李博陽聽到費步河這麽說嗎,不由掃了一眼對方的表情,卻是做不得假。


    這費老頭的脾氣看來挺暴躁的,動不動就要把人給揚了。


    卻又聽到費步河續道,“李德寶那邊好解決,如果你願意,甚至可以親眼去看一下他是怎麽死的。”

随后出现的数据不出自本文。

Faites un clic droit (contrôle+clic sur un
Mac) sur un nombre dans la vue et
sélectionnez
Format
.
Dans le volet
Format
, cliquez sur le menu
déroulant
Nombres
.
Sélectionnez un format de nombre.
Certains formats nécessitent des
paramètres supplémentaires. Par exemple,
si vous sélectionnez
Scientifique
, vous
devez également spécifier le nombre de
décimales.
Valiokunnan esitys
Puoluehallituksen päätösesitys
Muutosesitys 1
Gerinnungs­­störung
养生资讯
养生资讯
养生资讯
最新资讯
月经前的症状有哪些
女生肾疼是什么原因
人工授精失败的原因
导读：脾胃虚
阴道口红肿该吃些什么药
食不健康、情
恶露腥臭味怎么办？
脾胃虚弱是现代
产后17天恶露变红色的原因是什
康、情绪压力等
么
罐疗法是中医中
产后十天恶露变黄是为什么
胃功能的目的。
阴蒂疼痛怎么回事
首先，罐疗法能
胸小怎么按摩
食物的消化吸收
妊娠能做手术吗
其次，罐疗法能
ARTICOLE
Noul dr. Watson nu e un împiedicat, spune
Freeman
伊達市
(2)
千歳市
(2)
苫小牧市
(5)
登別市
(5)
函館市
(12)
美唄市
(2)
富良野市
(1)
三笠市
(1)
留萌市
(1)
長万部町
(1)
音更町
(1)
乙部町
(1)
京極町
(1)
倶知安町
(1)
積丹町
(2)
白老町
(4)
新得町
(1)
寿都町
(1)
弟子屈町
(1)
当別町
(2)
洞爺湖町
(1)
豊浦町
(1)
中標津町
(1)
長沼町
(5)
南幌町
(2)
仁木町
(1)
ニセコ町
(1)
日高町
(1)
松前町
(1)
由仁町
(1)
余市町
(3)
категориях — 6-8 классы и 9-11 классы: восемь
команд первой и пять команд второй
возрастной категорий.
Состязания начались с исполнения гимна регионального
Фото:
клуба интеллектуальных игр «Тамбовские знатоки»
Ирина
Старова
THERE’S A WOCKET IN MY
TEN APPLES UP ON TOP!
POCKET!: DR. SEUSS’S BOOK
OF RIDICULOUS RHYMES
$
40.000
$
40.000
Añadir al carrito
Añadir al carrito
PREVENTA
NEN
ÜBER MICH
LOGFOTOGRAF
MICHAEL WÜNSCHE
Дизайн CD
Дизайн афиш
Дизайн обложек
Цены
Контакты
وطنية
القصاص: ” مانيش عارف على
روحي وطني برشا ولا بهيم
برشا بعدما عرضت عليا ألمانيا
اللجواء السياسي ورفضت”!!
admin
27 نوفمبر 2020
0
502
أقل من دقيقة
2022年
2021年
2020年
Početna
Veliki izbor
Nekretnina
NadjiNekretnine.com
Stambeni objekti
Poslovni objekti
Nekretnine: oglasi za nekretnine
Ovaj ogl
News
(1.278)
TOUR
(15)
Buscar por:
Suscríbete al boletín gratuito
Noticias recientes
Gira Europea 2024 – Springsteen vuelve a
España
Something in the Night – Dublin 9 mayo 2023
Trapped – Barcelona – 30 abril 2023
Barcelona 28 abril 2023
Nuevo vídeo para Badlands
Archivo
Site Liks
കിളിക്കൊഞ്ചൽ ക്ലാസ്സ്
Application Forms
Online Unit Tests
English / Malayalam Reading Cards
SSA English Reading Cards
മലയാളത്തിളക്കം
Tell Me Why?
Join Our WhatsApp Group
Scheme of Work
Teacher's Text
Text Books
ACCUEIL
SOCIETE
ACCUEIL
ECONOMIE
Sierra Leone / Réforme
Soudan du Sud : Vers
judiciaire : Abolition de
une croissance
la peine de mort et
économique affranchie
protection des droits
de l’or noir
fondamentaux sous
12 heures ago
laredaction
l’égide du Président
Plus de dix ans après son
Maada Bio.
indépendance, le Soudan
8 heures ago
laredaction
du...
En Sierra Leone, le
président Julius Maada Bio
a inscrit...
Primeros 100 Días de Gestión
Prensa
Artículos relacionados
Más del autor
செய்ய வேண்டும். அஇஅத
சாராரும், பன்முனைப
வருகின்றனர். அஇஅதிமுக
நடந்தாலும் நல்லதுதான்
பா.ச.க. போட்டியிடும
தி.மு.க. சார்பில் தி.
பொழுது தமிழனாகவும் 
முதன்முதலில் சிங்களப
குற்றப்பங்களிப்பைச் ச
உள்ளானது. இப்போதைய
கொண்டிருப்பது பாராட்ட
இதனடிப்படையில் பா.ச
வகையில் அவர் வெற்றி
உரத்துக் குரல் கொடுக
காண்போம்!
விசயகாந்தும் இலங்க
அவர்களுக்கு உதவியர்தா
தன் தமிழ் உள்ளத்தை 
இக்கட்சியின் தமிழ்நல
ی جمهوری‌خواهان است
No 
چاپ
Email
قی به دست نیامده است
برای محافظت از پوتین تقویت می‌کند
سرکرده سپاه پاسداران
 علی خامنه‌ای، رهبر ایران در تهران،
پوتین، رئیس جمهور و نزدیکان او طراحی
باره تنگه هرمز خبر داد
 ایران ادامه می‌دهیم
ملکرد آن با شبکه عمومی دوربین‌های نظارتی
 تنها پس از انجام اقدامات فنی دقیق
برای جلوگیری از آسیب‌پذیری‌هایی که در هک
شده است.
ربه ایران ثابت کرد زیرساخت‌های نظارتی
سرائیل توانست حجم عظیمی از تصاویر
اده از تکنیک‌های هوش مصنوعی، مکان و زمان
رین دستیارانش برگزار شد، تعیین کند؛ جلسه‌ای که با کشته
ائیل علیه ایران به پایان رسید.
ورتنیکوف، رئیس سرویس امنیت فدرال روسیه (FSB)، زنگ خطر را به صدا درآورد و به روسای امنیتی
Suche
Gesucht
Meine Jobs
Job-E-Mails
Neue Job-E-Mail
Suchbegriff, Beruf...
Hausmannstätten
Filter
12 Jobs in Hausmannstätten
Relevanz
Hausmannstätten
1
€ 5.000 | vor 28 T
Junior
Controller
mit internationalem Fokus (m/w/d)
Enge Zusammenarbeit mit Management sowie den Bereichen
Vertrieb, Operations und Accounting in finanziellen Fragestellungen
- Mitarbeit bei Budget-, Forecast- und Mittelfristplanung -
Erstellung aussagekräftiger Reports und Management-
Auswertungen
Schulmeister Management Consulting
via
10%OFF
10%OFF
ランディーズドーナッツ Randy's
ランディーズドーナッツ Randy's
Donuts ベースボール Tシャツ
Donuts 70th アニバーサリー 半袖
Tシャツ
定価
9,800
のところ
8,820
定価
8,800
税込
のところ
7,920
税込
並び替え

    “但李忠清這邊就有些麻煩,我畢竟隻是武嶽宗的客卿長老,還沒資格隨隨便便就能開掉一名已經入門的弟子。”


    “宗門內部又禁止弟子之間的廝殺。”


    “那麽這樣的話,你是怎麽想的呢?”


    李博陽低頭,心中一動。


    他已經明白了這場會麵的意義,無非就是試探。


    試探他對待事情的態度,試探他的底線,試探他秉性到底如何。


    就像是一場無形的考驗,一旦他的選擇或決定出錯,或許他未來在宗門的位置就會發生變動。


    一般來說,李博陽很討厭這種仿佛如同審判一般的考驗。


    往往審判味太濃,考驗太過高高在上,沒半點人氣不說,還帶著一種理所當然的優越感。


    可武嶽宗的這次考驗,卻又讓他討厭不起來。


    因為這場考驗,並沒有那種高高在上的審判性,反而有種在決定未來、命運的……沉重的使命感。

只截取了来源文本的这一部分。